2024/07/09

衰弱者の夢想

 日曜午後三時、都知事選の投票会場へ。番狂わせはないだろうと判断し、若手の候補者の名前を書いた。投票後、会場の近くの二十数年前に住んでいたアパートを見に行く(アパートの前の駐車場が猫の集会場だった)。スーパーで六個入りのアイスを買って帰る。

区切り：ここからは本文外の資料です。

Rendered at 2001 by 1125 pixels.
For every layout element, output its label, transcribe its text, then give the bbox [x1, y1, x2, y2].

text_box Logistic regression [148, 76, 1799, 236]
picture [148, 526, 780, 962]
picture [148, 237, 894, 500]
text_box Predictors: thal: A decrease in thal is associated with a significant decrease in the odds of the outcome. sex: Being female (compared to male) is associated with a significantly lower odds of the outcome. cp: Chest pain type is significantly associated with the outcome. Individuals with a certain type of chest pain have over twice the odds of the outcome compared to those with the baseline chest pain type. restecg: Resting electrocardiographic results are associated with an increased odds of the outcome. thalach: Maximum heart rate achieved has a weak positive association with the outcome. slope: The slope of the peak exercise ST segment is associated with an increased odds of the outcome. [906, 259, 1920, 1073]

 この日、杉並区は光化学スモッグ警報が出ていた。選挙の後、警報解除の放送を聞いた。
 先月(六月十七日)のブログで「何年か前まで、夏になると、日中、環七付近はしょっちゅう光化学スモッグ警報が鳴っていた」と書いたが、今も鳴っている。暑い日の昼間は出歩かないから気づかなかった。光化学スモッグはよく晴れて気温が高く風が弱い日に発生しやすい。とくに七月から八月は要注意である。

 一九七〇年七月、杉並区の環七付近の学校の上空に紫色の雲が覆い、女生徒四十三名が次々と倒れる事件があった。翌年、高円寺地区の住民が大気汚染の改善を目指す運動がはじまった。
 高円寺は光化学スモッグの“基点”となった町だった。

 小・中学生のころ、郷里の三重県鈴鹿市も光化学スモッグがひどかった。校庭で級友が倒れる瞬間を何度か目撃した。光化学スモッグか熱中症(当時は日射病といっていた)か、今となってはわからない。

 家に帰って炊き込みご飯を作っている間、鮎川信夫著『最後のコラム』(文藝春秋、一九八七年)を再読する。
 ジョージ・ギルダー著『信念と腕力』(小島直記訳、新潮社、一九八六年)の書評にこんな一文があった。

《思想家や知識人が、資本主義の衰滅を予言したくなるのは、今を歴史の頂点と考え、そこに老化のイメージを重ねてしまうためである》

 ギルダーはこうした予言を「衰弱者の夢想」と一蹴する。人口減少社会を生きるわたしは当分の間、日本はゆるやかな下り坂が続くとおもっていた。たぶん自分の老化と重ねてしまっていたのだろう。考えを改めたい。

 前回引用した橋本治の「人間の行動の多くは習慣的で、だからこそ、“習慣”が満杯状態になっている人間の体に、脳が新しい習慣を教え込むのは大変だ」という意見も老化のイメージと関係ありそうだ。

 つい最近まで、老いてゆく自分(一般論ではない)の最適解は“一、二歩下がって脱力する”だとおもっていた。しかし五十代半ばになると脱力するにも体力および余裕が必要で——いろいろ失敗続きである。

 (追記) 「衰弱者の夢想」云々についてはギルダーの『信念と腕力』ではなく、『富と貧困 供給重視の経済学』(斎藤精一郎訳、日本放送出版協会、一九八一年)で語られる内容である。まぎらわしい書き方をしてしまった。